Apertura con Somi e il suo nuovo New African Jazz. A seguire la solidità dell'amico di sempre a UJ, Herbie Hancock
In un programma complesso come quello di Umbria Jazz occorre nel corso del suo svolgersi anche qualche concerto “solido”, di stazza robusta che permetta di avere un pubblico fidelizzato e convinto.
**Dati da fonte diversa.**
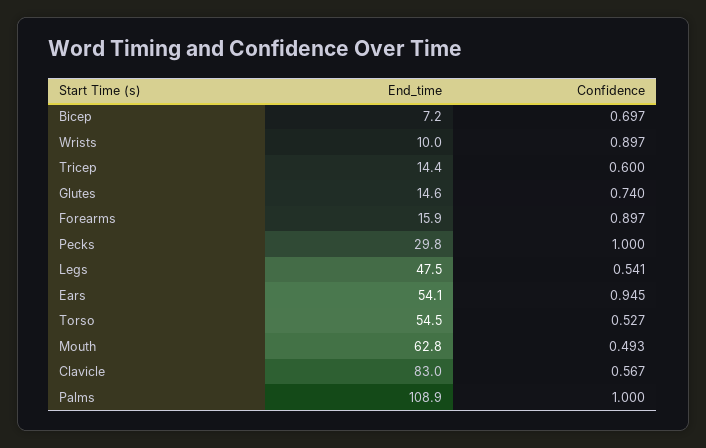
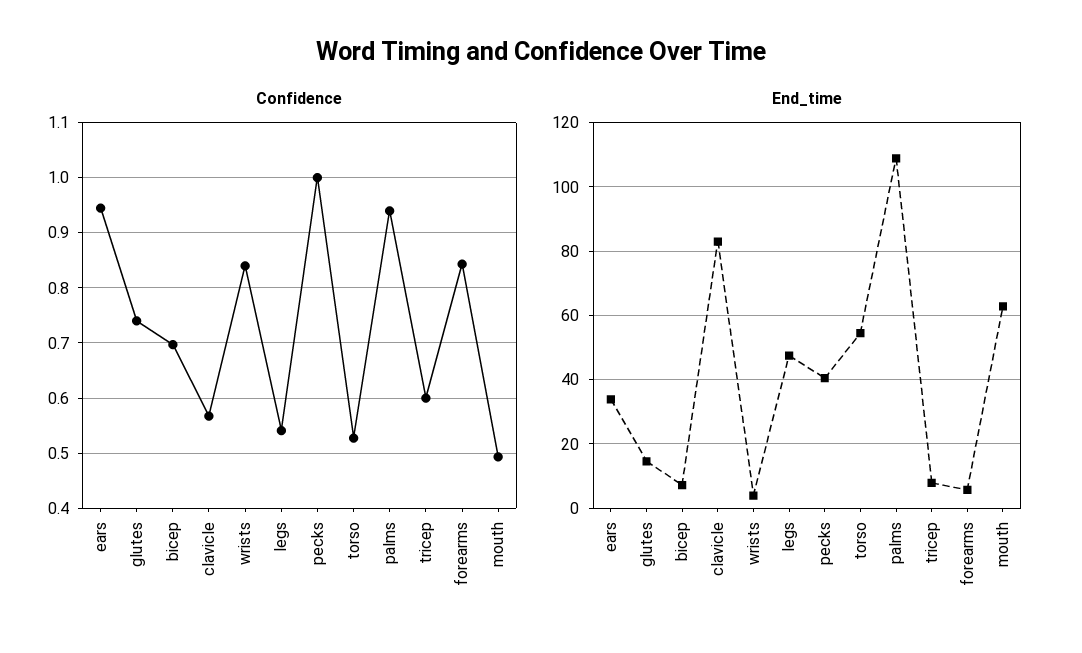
  {
    "End_time": {
      "Bicep": 7.2,
-     "Wrists": 10,
+     "Wrists": 4,
-     "Tricep": 14.4,
+     "Tricep": 8,
      "Glutes": 14.6,
-     "Forearms": 15.9,
+     "Forearms": 6,
-     "Pecks": 29.8,
+     "Pecks": 40,
      "Legs": 47.5,
-     "Ears": 54.1,
+     "Ears": 34,
      "Torso": 54.5,
      "Mouth": 62.8,
      "Clavicle": 83,
      "Palms": 108.9
    },
    "Confidence": {
      "Bicep": 0.697,
-     "Wrists": 0.897,
+     "Wrists": 0.84,
      "Tricep": 0.6,
      "Glutes": 0.74,
-     "Forearms": 0.897,
+     "Forearms": 0.84,
      "Pecks": 1,
      "Legs": 0.541,
      "Ears": 0.945,
      "Torso": 0.527,
      "Mouth": 0.493,
      "Clavicle": 0.567,
-     "Palms": 1
+     "Palms": 0.94
    }
  }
E quando a Perugia arriva in tour Herbie Hancock la solidità diventa una cosa serissima.
Basterebbe l’elenco sterminato delle sue collaborazioni, una su tutte quella con l’inarrivabile Miles Davis.
Ma se ci fermassimo a questo faremmo torto al mitico Herbie, che invece di suo si è inventato un metodo efficacissimo per passare da uno stile all’altro e da un genere all’atro.
Talmente efficace da essere punto di riferimento anche per artisti hip hop e dance, portandolo inoltre a collaborare con Sting, Annie Lennox, John Mayer, Christina Aguilera, Paul Simon, Carlos Santana, Joss Stone e Damien Rice.
Quando c’è stato nella lunga storia del jazz qualche passaggio cruciale o epocale, state sicuri che Hancock c’era e continua ad esserci.
La sua passione per i giocattoloni elettronici è pari solo alla sua capacità evocativa quando si mette al piano solo tradizionale. Di lui ricordiamo concerti inenarrabili testa a testa con il compianto Chick Corea come nel 2015. Roba fina da intenditori.
Ovviamente una carriera oggetto di premi e riconoscimenti di ogni genere: un Oscar, quattordici Grammy, innumerevoli MTV Awards. Hancock è stato anche nominato UNESCO Goodwill Ambassador e insignito del prestigioso Kennedy Center Honor. La Francia lo ha nominato Commandeur des Arts et des Lettres. È membro della American Academy of Arts and Sciences. E molto altro. Per l’appunto, un’icona.
E la serata perugina, nella celebrazione del 50esimo di UJ, non riserva soprese e con grande solidità Herbie suona come si deve con un gruppo da paura: Lionel Loueke alla chitarra, Terence Blanchard alla tromba, James Genus al basso e Jaylen Petinaud alla batteria.
Pezzi non trovati a caso, come tra gli altri Overture, Watermelon man e Footprints. E il pubblico accorso numeroso si ricrea e fa il “pieno”.
Somi e il New African Jazz
La serata del 9 luglio era stata aperta da una nuova proposta che porta alla ribalta nuove sonorità che da qualche tempo sono già di casa negli USA. Somi rappresenta nella voce quello che qualche anno fa fu il dirompente arrivo sulla scena jazz di Kamasi Washington.
Vocalista, compositrice ma anche autrice teatrale, getta un ponte tra le radici africane e la scena jazz e soul americana. Per lei si è parlato di “New African Jazz”. Ed il New York Times ha scritto: “African grooves, supple jazz singing and compassionate social consciousness; She is both serious and seductive.” Sintesi perfetta.
Cresciuta tra illinois e Zambia, figlia di genitori originari di Uganda e Rwanda, studi in antropologia ed un master alla Tisch School of the Arts presso la New York University, Somi è stata vista come una Miriam Makeba dei nostri giorni. Non a caso: Somi ha composto il musical “Dreaming Zenzile”, dedicato alla grande cantante e attivista dei diritti civili sudafricana, ed ancora a lei rende omaggio il
suo ultimo disco, il quinto in studio (2022), “Zenzile: The Reimagination of Miriam Makeba”, per celebrare quello che sarebbe stato il novantesimo compleanno.
Il disco ha vinto il Jazz Music Award per la migliore performance vocale. In precedenza, il suo album live “Holy Room”, con la Frankfurt Radio Big Band, ha conquistato una Grammy Nomination come Best Jazz Vocal Album e ha vinto il NAACP Image Award come Outstanding Jazz Vocal Album. Nel 2017 era uscito un album importante, intitolato “Petite Afrique”, il cui tema è l’esperienza dell’immigrazione negli Stati Uniti.
Artisticamente Somi è stata accostata anche a Dianne Reeves, Nina Simone e Dee Dee Bridgewater.
E il “solido” pubblico dell’Arena la riconosce e la accompagna nell’ esecuzione. una giusta introduzione al divino Hancock.
E questa sera si torna al solido Pop di Mika.